[Start of Attachment]

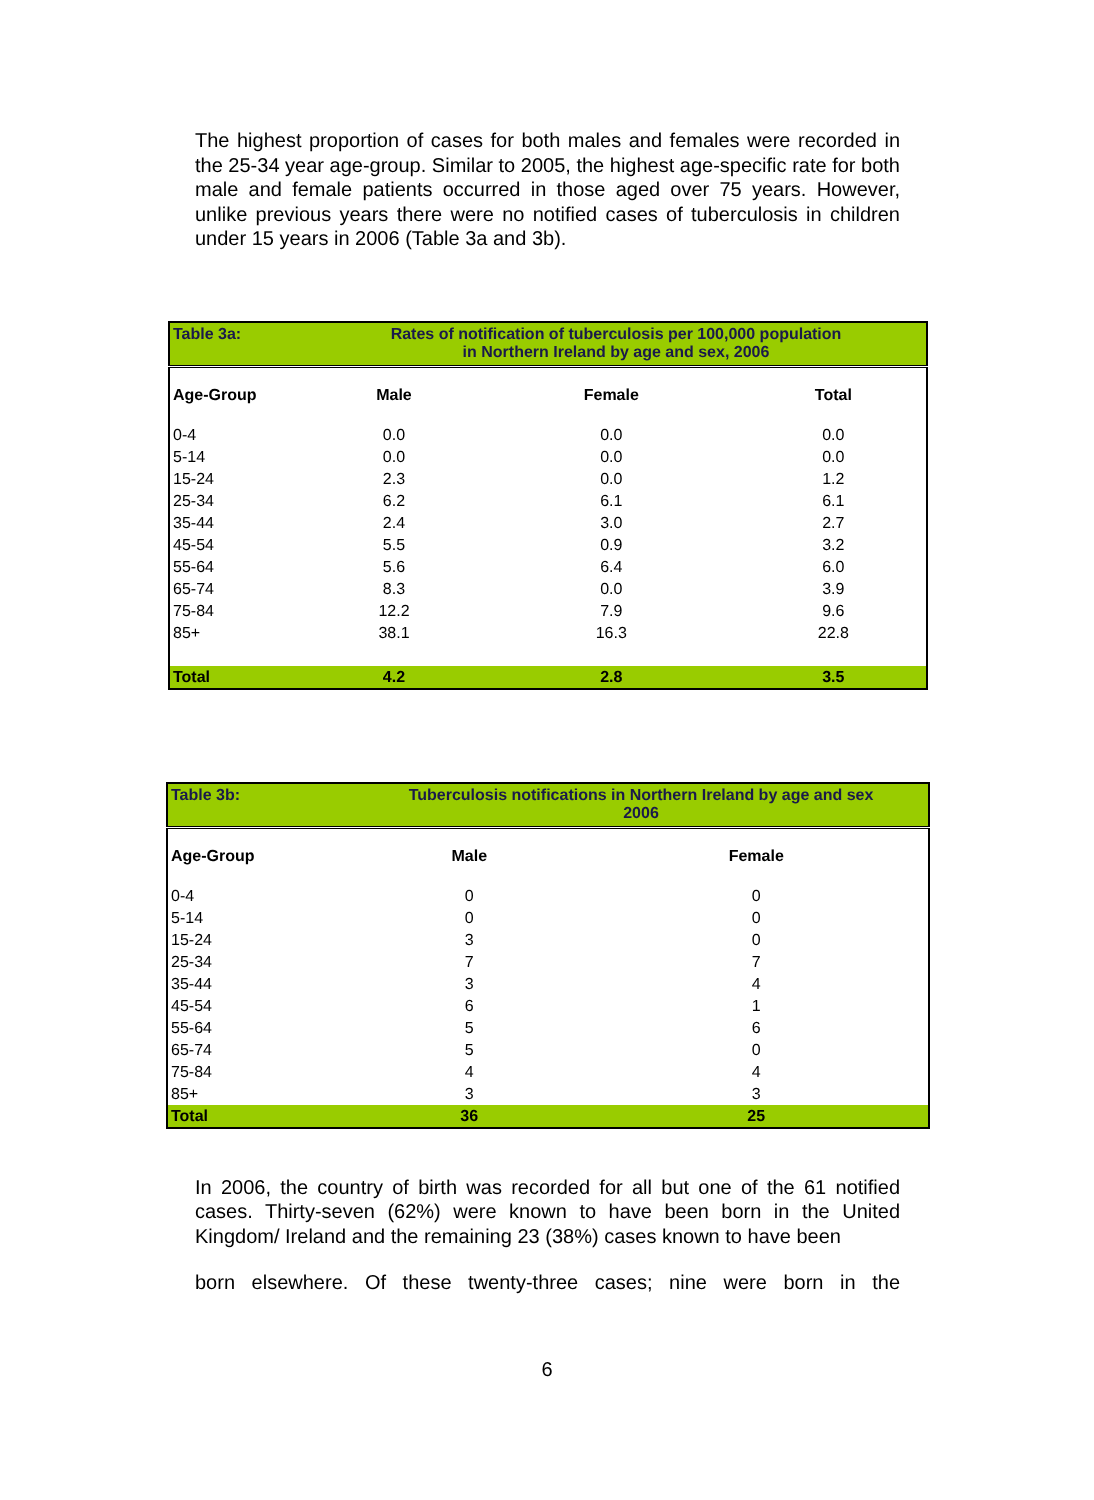The highest proportion of cases for both males and females were recorded in the 25-34 year age-group. Similar to 2005, the highest age-specific rate for both male and female patients occurred in those aged over 75 years. However, unlike previous years there were no notified cases of tuberculosis in children under 15 years in 2006 (Table 3a and 3b).
| Table 3a: | Rates of notification of tuberculosis per 100,000 population in Northern Ireland by age and sex, 2006 | | |
| Age-Group | Male | Female | Total |
| 0-4 | 0.0 | 0.0 | 0.0 |
| 5-14 | 0.0 | 0.0 | 0.0 |
| 15-24 | 2.3 | 0.0 | 1.2 |
| 25-34 | 6.2 | 6.1 | 6.1 |
| 35-44 | 2.4 | 3.0 | 2.7 |
| 45-54 | 5.5 | 0.9 | 3.2 |
| 55-64 | 5.6 | 6.4 | 6.0 |
| 65-74 | 8.3 | 0.0 | 3.9 |
| 75-84 | 12.2 | 7.9 | 9.6 |
| 85+ | 38.1 | 16.3 | 22.8 |
| Total | 4.2 | 2.8 | 3.5 |
| Table 3b: | Tuberculosis notifications in Northern Ireland by age and sex 2006 | |
| Age-Group | Male | Female |
| 0-4 | 0 | 0 |
| 5-14 | 0 | 0 |
| 15-24 | 3 | 0 |
| 25-34 | 7 | 7 |
| 35-44 | 3 | 4 |
| 45-54 | 6 | 1 |
| 55-64 | 5 | 6 |
| 65-74 | 5 | 0 |
| 75-84 | 4 | 4 |
| 85+ | 3 | 3 |
| Total | 36 | 25 |
In 2006, the country of birth was recorded for all but one of the 61 notified cases. Thirty-seven (62%) were known to have been born in the United Kingdom/ Ireland and the remaining 23 (38%) cases known to have been
born elsewhere. Of these twenty-three cases; nine were born in the
6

[End of Attachment]

Copy each line in the entries above where "Northern" turns up.

_Solution to this problem_.
| Table 3a: | Rates of notification of tuberculosis per 100,000 population in Northern Ireland by age and sex, 2006 | | |
| Table 3b: | Tuberculosis notifications in Northern Ireland by age and sex 2006 | |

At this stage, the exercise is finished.